Djibouti nominated Youssouf as their candidate for the Chairperson of the African Union Commission (AUC) in April 2024. Youssouf considered peace and security his top priority. In the AUC chair candidates debate, Youssouf stated that African countries should lead the way in dealing with security issues and should stop depending on other nations. He criticised the Peace and Security Council for being reactive rather than proactive and noted that the African Standby Forces were rarely utilised due to funding issues. He was endorsed by the Organisation of Islamic Cooperation.

On 15 February 2025, Youssouf was elected as the Chairperson of the African Union, succeeding Chadian Moussa Faki.

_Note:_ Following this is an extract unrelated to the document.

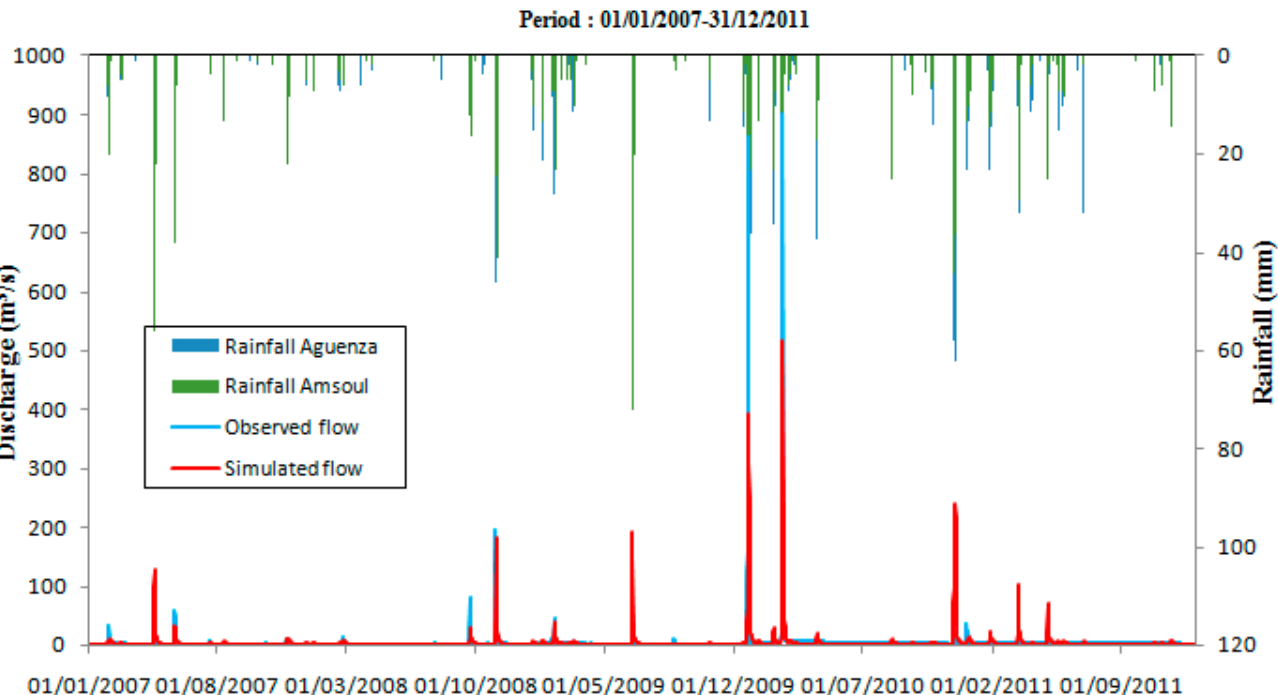
Figure 11. Graphical illustration of the ATHYS model output during the validation period (2007–2011).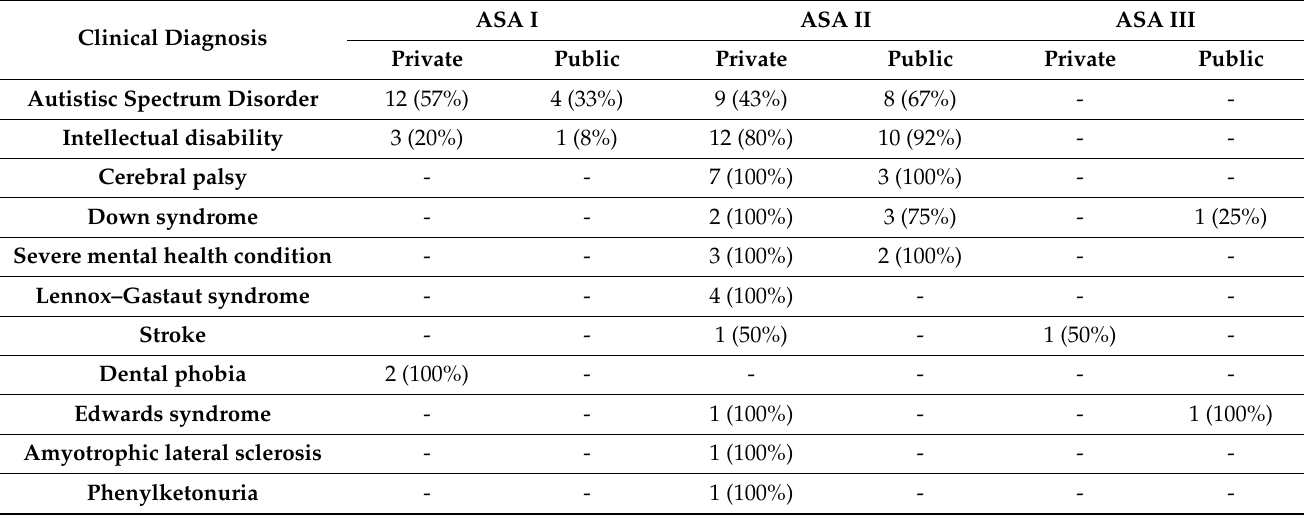
Table 4. Profile of PSN considering pre-operative GA risk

The election, held in Addis Ababa, Ethiopia, was decided by member states of the African Union after seven rounds of voting, in which he defeated Madagascar's Richard Randriamandra then Kenya's Raila Odinga, the leading candidate. Youssouf received congratulatory messages from the UN Secretary-General António Guterres and from across the continent.

In October 2025, Youssouf expressed "deep concern" regarding increasing violence and reported atrocities, including alleged war crimes and ethnically targeted killings of civilians, in El Fasher, Sudan.

==Personal life==
Youssouf is fluent in Somali, Arabic, Afar, English, and French.

He is said to have a close relationship with Djiboutian President Ismaïl Omar Guelleh.